Zipping Out of Court: D.C. Circuit Tosses Privacy Suit

In a victory for the defendants in a zip code class action, the D.C. Circuit Court of Appeals dismissed a case against Urban Outfitters and Anthropologie based on the retailers’ request that consumers provide zip codes at the time of purchase.

Whitney Hancock and Jamie White made purchases using a credit card at retail stores Urban Outfitters and Anthropologie. In both transactions, the cashier first swiped the card and then asked for the customer’s zip code, which was entered into the store’s point of sale register.

Hancock and White alleged the transactions violated D.C.’s Use of Consumer Identification Information Act, which provides that no party may “request or record” the address or telephone number of a credit card holder as a condition of accepting a credit card as payment for a sale.

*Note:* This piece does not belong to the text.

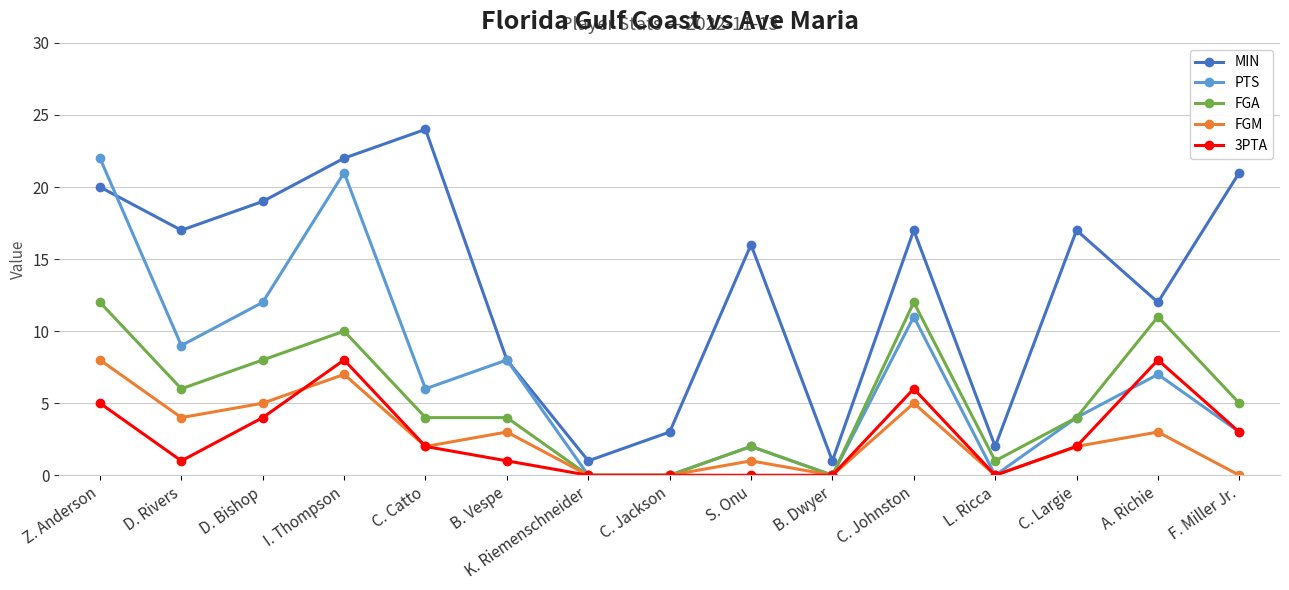

True or false: MIN has a value of 5 at C. Jackson.

False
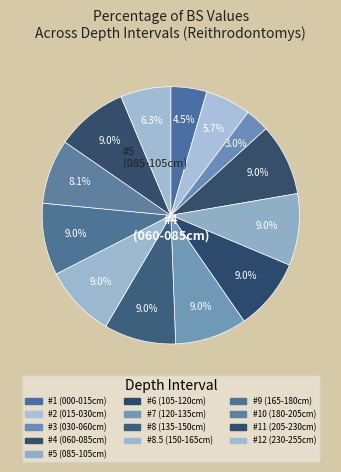

How many slices are in this pie chart?

13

A federal court judge granted the retailers’ motion to dismiss and the plaintiffs appealed. The D.C. Circuit Court took a step back to consider the jurisdictional question of whether the plaintiffs had standing, ruling that they did not.

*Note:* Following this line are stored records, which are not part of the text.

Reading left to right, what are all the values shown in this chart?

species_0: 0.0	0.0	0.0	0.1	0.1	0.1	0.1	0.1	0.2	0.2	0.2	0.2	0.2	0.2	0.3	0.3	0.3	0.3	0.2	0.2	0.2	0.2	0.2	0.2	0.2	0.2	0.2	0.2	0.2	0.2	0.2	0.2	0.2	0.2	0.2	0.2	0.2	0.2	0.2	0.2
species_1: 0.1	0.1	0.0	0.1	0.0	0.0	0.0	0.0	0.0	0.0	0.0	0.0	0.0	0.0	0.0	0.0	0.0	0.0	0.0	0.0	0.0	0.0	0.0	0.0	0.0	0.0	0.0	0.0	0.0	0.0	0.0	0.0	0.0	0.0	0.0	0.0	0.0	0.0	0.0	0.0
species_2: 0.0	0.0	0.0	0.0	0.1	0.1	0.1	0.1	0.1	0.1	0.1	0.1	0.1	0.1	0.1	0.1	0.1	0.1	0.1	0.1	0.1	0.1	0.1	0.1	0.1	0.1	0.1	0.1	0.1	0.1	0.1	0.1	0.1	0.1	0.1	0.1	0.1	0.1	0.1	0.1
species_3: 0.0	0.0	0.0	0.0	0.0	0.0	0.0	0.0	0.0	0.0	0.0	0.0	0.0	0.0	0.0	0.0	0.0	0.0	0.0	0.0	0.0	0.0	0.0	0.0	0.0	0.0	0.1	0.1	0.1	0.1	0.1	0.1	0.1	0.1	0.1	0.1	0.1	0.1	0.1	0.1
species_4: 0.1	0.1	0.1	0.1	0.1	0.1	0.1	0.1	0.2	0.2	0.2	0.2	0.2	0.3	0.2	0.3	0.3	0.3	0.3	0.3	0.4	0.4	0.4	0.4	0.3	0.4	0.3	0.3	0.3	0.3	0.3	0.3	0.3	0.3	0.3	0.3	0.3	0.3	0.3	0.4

Although the plaintiffs told the court that a statutory violation was sufficient to satisfy the requirements of Article III standing, the court disagreed.

“The complaint here does not get out of the starting gate,” the three-judge panel wrote. “It fails to allege that Hancock or White suffered any cognizable injury as a result of the zip code disclosures. Indeed, at oral argument, Hancock’s and White’s counsel candidly admitted that ‘the only injury … that the named plaintiffs suffered was they were asked for a zip code when … [under] the law they should not have been.’ In other words, they assert only a bare violation of the requirements of D.C. law in the course of their purchases.”

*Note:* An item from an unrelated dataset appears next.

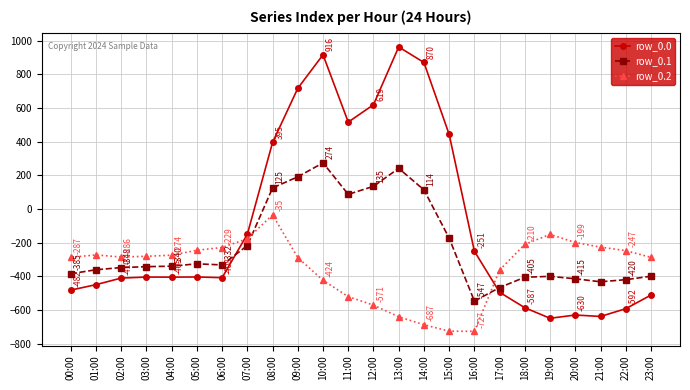

List the labels in order of row_0.1 value, largest first.

10:00, 13:00, 09:00, 12:00, 08:00, 14:00, 11:00, 15:00, 07:00, 05:00, 06:00, 04:00, 03:00, 02:00, 01:00, 00:00, 23:00, 19:00, 18:00, 20:00, 22:00, 21:00, 17:00, 16:00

In the U.S. Supreme Court’s recent decision on standing, Spokeo v. Robins, the Justices explained that an asserted injury even to a statutorily conferred right “must actually exist,” and must have “affect[ed] the plaintiff in a personal and individual way.” Some statutory violations could result in no harm, the Court said.

“The Supreme Court’s decision in Spokeo thus closes the door on Hancock and White’s claim that the [defendants’] mere request for a zip code, standing alone, amounted to an Article III injury,” the D.C. Circuit wrote. “[A] plaintiff cannot ‘allege a bare procedural violation, divorced from any concrete harm, and satisfy the injury-in-fact requirement of Article III.’ ”

Hancock and White did not allege any invasion of privacy, increased risk of fraud or identity theft, or pecuniary or emotional injury, the panel noted. “And without any plausible allegation of Article III injury, the complaint fails to state a basis for federal court jurisdiction.”

Vacating the district court’s dismissal motion, the federal appellate panel remanded the case with instructions to dismiss the complaint for lack of jurisdiction.

To read the opinion in Hancock v. Urban Outfitters, click here.

Why it matters: Class actions based on a retailer’s request for a zip code took off after the California Supreme Court’s decision in Pineda v. Williams-Sonoma in 2011, where the state’s highest court ruled that zip codes are considered “personal identification information” under a state statute and that retailers could not request and record the data. The cases spread to other jurisdictions including Massachusetts and the District of Columbia. With the Hancock decision, retailers in D.C. can breathe a sigh of relief as long as a plaintiff sticks simply to statutory violations and doesn’t allege additional injury such as invasion of privacy or emotional injury.